Work instructions: Starting with the line where "los monitores de" appears, print every line through the end of the entries below exactly as it stands, and leave out the pictures.

<<<<

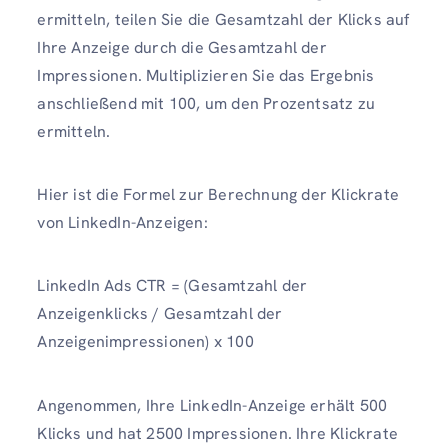
ermitteln, teilen Sie die Gesamtzahl der Klicks auf
Ihre Anzeige durch die Gesamtzahl der
Impressionen. Multiplizieren Sie das Ergebnis
anschließend mit 100, um den Prozentsatz zu
ermitteln.
Hier ist die Formel zur Berechnung der Klickrate
von LinkedIn-Anzeigen:
LinkedIn Ads CTR = (Gesamtzahl der
Anzeigenklicks / Gesamtzahl der
Anzeigenimpressionen) x 100
Angenommen, Ihre LinkedIn-Anzeige erhält 500
Klicks und hat 2500 Impressionen. Ihre Klickrate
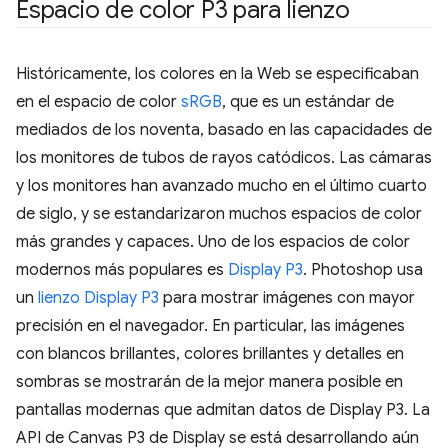
Espacio de color P3 para lienzo
Históricamente, los colores en la Web se especificaban
en el espacio de color
sRGB
, que es un estándar de
mediados de los noventa, basado en las capacidades de
los monitores de tubos de rayos catódicos. Las cámaras
y los monitores han avanzado mucho en el último cuarto
de siglo, y se estandarizaron muchos espacios de color
más grandes y capaces. Uno de los espacios de color
modernos más populares es
Display P3
. Photoshop usa
un
lienzo Display P3
para mostrar imágenes con mayor
precisión en el navegador. En particular, las imágenes
con blancos brillantes, colores brillantes y detalles en
sombras se mostrarán de la mejor manera posible en
pantallas modernas que admitan datos de Display P3. La
API de Canvas P3 de Display se está desarrollando aún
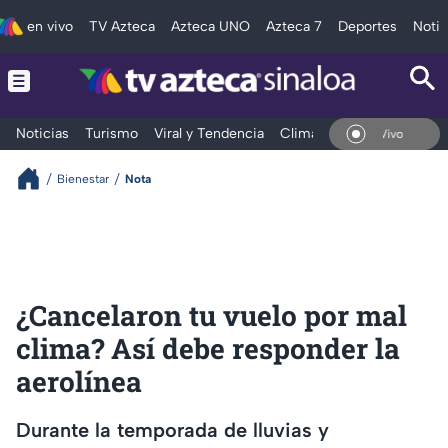
en vivo
TV Azteca
Azteca UNO
Azteca 7
Deportes
Notic
Noticias
Turismo
Viral y Tendencia
Clima
Deportes
Espec
En Vivo
Bienestar
Nota
¿Cancelaron tu vuelo por mal
clima? Así debe responder la
aerolínea
Durante la temporada de lluvias y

>>>>

Reply:
los monitores de tubos de rayos catódicos. Las cámaras
y los monitores han avanzado mucho en el último cuarto
de siglo, y se estandarizaron muchos espacios de color
más grandes y capaces. Uno de los espacios de color
modernos más populares es
Display P3
. Photoshop usa
un
lienzo Display P3
para mostrar imágenes con mayor
precisión en el navegador. En particular, las imágenes
con blancos brillantes, colores brillantes y detalles en
sombras se mostrarán de la mejor manera posible en
pantallas modernas que admitan datos de Display P3. La
API de Canvas P3 de Display se está desarrollando aún
en vivo
TV Azteca
Azteca UNO
Azteca 7
Deportes
Notic
Noticias
Turismo
Viral y Tendencia
Clima
Deportes
Espec
En Vivo
Bienestar
Nota
¿Cancelaron tu vuelo por mal
clima? Así debe responder la
aerolínea
Durante la temporada de lluvias y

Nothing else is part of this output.